"Social Status and the demand for security and privacy" (CRCS Lunch Seminar)

Presentation Date: 

Monday, April 18, 2011

CRCS Lunch Seminar

Date: Monday, April 18, 2011
Speaker: Jens Grossklags, Pennsylvania State University, College of Information Sciences and Technology
Title: Social Status and the demand for security and privacy

Abstract:  The majority of the stakeholders of the political process argue for consistently increased funding for defense, anti-terrorism activities and domestic security. However, it is far from obvious whether these concerns for superior security activities are shared by the majority of citizens. Specifically, we argue that individuals belonging to different social status categories perceive the need for security and the sometimes associated privacy tradeoff in substantially different ways.

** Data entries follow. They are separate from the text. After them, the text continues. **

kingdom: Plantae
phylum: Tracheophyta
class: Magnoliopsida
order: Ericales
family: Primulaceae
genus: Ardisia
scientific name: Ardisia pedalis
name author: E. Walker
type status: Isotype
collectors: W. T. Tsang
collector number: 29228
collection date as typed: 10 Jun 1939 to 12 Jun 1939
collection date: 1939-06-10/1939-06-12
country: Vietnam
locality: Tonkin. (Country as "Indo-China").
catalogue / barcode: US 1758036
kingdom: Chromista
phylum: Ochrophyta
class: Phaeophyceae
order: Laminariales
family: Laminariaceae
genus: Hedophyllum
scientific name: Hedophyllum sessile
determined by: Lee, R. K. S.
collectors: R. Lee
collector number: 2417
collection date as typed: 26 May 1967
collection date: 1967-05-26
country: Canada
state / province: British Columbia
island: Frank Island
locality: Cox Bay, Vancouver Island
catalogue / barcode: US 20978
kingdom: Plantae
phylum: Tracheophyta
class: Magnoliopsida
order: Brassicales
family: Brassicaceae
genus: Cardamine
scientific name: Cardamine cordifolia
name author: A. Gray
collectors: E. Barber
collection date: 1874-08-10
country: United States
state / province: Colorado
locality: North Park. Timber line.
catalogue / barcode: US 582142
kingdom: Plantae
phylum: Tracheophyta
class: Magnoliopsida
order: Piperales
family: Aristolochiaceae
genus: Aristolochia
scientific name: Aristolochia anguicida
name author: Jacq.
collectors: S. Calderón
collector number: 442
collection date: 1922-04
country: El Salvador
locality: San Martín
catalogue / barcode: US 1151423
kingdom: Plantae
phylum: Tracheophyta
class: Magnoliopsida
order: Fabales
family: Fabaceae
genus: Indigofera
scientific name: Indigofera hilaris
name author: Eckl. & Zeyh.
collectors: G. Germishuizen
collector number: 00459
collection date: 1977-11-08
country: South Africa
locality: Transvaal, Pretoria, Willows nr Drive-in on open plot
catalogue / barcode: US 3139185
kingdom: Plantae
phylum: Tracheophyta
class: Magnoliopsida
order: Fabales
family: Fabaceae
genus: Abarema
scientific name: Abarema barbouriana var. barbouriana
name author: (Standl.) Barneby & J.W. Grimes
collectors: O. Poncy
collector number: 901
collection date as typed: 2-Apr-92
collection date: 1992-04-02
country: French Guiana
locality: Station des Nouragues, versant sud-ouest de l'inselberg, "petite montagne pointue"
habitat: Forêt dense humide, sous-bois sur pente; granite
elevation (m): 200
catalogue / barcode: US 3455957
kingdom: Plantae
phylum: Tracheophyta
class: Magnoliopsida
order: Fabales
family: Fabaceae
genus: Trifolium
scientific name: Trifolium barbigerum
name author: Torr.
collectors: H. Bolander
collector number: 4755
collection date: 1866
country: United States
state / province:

The method of investigation used is experimental, with 146 subjects interacting in high- or low-status assignments and the subsequent change in the demand for security and privacy being related to status assignment with a significant t-statistic up to 2.9, depending on the specification. We find that a high-status assignment strongly increases the demand for security. This effect is observable for two predefined sub-dimensions of security (i.e., personal and societal concerns) as well as for the composite measure. We find only weak support for an increase in the demand for privacy with a low-status manipulation.

Hence high status decision-makers, including the political elite, will be inclined to over-spend on security measures relative to the demand of the populace.

Joint work with Nigel Barradale, Copenhagen Business School, Department of Finance.

Bio:  Dr. Grossklags is an Assistant Professor at the College of Information Sciences and Technology at the Pennsylvania State University. He is affiliated with the Security and Risk Analysis program, as well as the Social and Economic Sciences and Human-Computer Interaction research groups.

Previously, he served as a Postdoctoral Research Associate at the Center for Information Technology Policy, and as a Lecturer of Computer Science at Princeton University. In 2009, he completed his doctoral dissertation at UC Berkeley’s School of Information advised by Professors John Chuang, Teck-Hua Ho, Deirdre Mulligan and Hal Varian. While at UC Berkeley, he also obtained master’s degrees in Computer Science, and Information Management and Systems.

He is studying information privacy, security, and networked interactions from a theoretical and practical perspective. Specifically, Dr. Grossklags is motivated to contribute to a better understanding of the current and future marketplace for personal and corporate information, and improved designs of the underlying evolving security infrastructure. His academic work is very cross-disciplinary and utilizes analytic, empirical and experimental methodologies.